**Предложенный отрывок:**
Далеко ехать не нужно было. Набожный и нищий отец Кахана “папашей” не был, но, перебравшись за пятнадцать километров из Подберез в Вильну, он принял “поразительное решение” послать сына в государственную раввинскую школу, прекрасно зная, что “все преподавание ведется в этой школе на русском языке, что все ученики ее ходят с непокрытыми головами, что они, как и учителя их, бреют бороды, пишут и курят в Святую Субботу. Послать юношу в раввинскую школу могло означать только одно – «обратить его в гоя»”. Понимал ли он, что делает? Кахан затруднялся с ответом. “В наш век слепцам безумцы вожаки” – так, во всяком случае, полагал Ландау, русский интеллигент-белоэмигрант еврейского происхождения. Сам Кахан никогда не жалел ни об отцовском решении, ни о своем бегстве из дома (оплакивая время от времени свою эмиграцию из России в Америку). То же относится к Дейчу, Бабелю, Иохельсону, Морейнис-Муратовой и ее брату М. А. Морейнису, оставившему их слепого отца за день до нее. Когда в 1906 году родители Троцкого сидели в зале, где его судили, их “мысли и чувства двоились”. “Я был редактором газет, председателем Совета, имел имя как писатель. Старикам импонировало это. Мать заговаривала с защитниками, стараясь от них услышать еще и еще что-нибудь приятное по моему адресу”[205].

**Рабочие данные:**
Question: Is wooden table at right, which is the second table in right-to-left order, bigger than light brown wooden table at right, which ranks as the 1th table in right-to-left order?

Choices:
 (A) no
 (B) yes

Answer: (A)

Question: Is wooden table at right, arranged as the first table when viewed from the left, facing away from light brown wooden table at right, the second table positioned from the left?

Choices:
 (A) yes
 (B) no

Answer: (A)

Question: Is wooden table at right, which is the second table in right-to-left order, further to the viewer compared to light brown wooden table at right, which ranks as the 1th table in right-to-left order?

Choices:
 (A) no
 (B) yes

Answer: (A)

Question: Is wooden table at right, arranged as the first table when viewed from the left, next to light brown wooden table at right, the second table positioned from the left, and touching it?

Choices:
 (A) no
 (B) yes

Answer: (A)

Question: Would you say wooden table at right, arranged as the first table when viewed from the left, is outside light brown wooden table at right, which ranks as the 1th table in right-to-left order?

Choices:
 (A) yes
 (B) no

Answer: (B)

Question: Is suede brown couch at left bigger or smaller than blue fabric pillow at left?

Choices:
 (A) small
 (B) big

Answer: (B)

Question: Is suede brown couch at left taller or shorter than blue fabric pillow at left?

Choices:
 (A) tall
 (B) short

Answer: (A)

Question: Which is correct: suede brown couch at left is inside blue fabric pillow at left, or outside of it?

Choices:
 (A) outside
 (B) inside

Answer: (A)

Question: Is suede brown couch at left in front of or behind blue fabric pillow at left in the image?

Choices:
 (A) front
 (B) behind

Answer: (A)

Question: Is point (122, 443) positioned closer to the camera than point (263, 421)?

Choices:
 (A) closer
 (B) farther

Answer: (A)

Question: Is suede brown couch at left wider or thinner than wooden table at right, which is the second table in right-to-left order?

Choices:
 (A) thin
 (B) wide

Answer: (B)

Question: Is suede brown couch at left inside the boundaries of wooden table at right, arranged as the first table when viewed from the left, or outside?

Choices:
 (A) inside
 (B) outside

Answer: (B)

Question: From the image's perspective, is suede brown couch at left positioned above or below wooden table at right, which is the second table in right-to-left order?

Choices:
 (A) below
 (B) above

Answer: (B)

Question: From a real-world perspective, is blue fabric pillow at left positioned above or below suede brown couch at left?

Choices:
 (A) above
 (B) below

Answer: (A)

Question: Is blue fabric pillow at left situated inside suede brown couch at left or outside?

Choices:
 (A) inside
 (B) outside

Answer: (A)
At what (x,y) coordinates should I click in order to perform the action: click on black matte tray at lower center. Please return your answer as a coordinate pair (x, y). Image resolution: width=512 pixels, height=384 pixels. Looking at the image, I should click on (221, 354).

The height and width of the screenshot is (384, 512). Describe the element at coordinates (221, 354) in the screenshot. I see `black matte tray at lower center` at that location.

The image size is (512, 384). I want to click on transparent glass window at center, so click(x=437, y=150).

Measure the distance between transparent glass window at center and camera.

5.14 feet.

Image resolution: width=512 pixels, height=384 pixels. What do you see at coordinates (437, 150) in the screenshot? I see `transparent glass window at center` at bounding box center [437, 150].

**Задания для выполнения:**
1 - На каком языке, согласно отрывку о Кахане, велось преподавание в государственной раввинской школе?
2 - Выберите из записей все строки, где встречается строка "front", с учетом регистра.
Отрывок и записи между собой никак не связаны.

**Ответы к заданиям:**
1 - На русском языке.

2 -
Question: Is suede brown couch at left in front of or behind blue fabric pillow at left in the image?
 (A) front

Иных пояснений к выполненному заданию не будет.